Carl Reiner’s NNNNN concerns the exploits of an established author working on his own version of the Book of Genesis. Questionable psychologists enter the fray, as do a forgotten childhood and a character named Dr. Gertrude Trampleasure. It’s kind of a mess. But, then again, it’s also a charming mess, springing as it does from the mind of Reiner.
Several years have passed since pop culture surpassed the James Franco saturation point, and in the barren wilderness beyond, it’s hard to separate the essential Franco from the superfluous Franco. Palo Alto, Franco’s debut collection of short fiction, falls somewhere near the “superfluous” end of the scale. A series of linked tales narrated by teenagers residing in the titular California suburb, Palo Alto comes close to justifying its existence on its own terms (even if it ultimately makes a strong case for Franco sticking to his acting career).

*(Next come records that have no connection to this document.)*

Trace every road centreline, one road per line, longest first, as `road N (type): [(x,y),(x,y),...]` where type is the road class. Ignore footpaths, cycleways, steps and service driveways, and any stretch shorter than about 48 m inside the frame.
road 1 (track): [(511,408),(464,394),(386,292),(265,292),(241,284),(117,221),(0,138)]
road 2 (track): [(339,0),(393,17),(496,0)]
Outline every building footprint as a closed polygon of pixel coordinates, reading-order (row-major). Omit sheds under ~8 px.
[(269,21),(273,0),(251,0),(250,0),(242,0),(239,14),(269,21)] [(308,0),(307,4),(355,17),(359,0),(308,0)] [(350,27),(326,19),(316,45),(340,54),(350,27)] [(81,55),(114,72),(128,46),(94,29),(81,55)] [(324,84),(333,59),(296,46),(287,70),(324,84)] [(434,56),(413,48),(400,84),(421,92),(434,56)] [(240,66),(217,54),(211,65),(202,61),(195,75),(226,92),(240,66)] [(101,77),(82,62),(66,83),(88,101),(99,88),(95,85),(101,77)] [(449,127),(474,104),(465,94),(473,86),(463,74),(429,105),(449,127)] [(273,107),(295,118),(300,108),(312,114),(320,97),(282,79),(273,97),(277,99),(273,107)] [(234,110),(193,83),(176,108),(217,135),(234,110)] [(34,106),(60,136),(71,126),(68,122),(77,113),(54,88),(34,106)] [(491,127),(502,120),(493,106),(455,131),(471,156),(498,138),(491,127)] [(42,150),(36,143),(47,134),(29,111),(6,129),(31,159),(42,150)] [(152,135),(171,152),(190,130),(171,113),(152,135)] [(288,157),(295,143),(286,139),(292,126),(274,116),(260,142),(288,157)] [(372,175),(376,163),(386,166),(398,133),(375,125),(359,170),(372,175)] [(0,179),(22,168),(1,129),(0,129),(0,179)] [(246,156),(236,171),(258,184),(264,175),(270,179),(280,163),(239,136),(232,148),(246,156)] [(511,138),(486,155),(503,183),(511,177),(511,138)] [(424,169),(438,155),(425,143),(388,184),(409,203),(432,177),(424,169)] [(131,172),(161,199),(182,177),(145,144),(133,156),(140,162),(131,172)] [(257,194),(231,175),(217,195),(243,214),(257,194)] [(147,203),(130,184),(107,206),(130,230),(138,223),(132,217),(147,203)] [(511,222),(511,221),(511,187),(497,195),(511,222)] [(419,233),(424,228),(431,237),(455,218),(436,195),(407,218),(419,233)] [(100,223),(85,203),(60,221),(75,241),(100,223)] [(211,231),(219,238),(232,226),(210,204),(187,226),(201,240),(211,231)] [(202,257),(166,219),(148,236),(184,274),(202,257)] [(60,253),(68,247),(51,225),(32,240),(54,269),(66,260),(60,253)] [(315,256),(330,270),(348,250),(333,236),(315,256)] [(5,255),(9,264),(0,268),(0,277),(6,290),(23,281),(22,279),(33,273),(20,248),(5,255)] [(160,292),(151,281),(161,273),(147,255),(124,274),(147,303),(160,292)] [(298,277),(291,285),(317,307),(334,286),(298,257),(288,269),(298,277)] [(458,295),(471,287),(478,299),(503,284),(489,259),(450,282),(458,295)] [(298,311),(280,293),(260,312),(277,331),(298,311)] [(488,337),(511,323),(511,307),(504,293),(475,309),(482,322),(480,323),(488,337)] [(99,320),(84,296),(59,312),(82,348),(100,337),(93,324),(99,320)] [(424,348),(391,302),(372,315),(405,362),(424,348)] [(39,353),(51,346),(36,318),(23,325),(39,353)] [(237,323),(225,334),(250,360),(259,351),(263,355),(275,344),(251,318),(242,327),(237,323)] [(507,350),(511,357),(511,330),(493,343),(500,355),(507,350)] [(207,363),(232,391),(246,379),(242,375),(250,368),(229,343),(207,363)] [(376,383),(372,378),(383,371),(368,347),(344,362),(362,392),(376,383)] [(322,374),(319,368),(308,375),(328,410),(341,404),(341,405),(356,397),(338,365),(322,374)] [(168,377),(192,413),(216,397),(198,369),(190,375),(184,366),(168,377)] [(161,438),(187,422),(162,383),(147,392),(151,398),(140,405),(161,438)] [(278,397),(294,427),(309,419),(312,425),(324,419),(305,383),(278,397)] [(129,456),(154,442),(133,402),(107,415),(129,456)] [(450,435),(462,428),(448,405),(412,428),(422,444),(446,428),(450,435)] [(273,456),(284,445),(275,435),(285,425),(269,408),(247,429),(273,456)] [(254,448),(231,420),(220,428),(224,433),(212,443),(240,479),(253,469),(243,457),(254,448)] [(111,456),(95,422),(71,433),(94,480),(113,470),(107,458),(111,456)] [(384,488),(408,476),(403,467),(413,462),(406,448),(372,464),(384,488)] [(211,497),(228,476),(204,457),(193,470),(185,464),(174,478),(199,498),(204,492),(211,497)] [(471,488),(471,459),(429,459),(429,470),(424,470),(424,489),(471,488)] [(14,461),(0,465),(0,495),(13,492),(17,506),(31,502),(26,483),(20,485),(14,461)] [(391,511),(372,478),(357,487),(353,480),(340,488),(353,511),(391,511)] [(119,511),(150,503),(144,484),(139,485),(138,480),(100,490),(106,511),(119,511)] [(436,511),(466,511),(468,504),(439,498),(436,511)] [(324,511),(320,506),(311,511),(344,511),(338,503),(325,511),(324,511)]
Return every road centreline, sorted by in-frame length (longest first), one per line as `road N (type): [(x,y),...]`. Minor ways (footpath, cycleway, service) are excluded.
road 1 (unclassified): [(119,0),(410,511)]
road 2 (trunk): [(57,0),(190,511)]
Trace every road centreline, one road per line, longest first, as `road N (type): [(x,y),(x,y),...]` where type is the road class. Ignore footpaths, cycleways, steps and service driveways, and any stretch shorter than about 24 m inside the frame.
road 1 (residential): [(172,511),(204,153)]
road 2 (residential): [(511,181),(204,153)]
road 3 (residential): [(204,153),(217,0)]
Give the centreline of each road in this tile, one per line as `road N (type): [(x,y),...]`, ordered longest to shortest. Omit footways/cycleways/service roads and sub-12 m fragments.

Sylvester Stallone possesses a small bit of genius—not literary genius, mind you, but a sort of horse whisperer’s instinct for the preferences of the American masses. Paradise Alley, which served as his 1978 debut as both a director and a novelist, displays Stallone’s instinctive grasp of the underdog narrative and his complete ignorance of almost everything else. Thick with Italian American patois and stereotypes as broad as the Hudson, Paradise Alley provides a fascinating look into the mind of a man who has enjoyed a disturbing amount of success in 20th-century America.
Woe be unto the man or woman who underestimates Steve Martin. A polyglot with proven talent in the realms of acting, comedy, music and production, Martin added some literary bona fides to his résumé with 2001’s Shopgirl. The novella follows the exploits of an apathetic retail clerk as she navigates relationships and gloves. Brilliant? Not really, but still far better than your average MFA student.
For Colin Meloy, songwriter and lead singer of The Decemberists, the jump to writing fiction seemed like a logical one. Borrowing from the mood and lexicon of The Chronicles of Narnia, Wildwood imparts a fantastic tale that transpires in the woods outside of Portland, Oregon. Babies are stolen, animals assemble militias and a fantasy novel of above-average quality emerges from the Northwestern woods.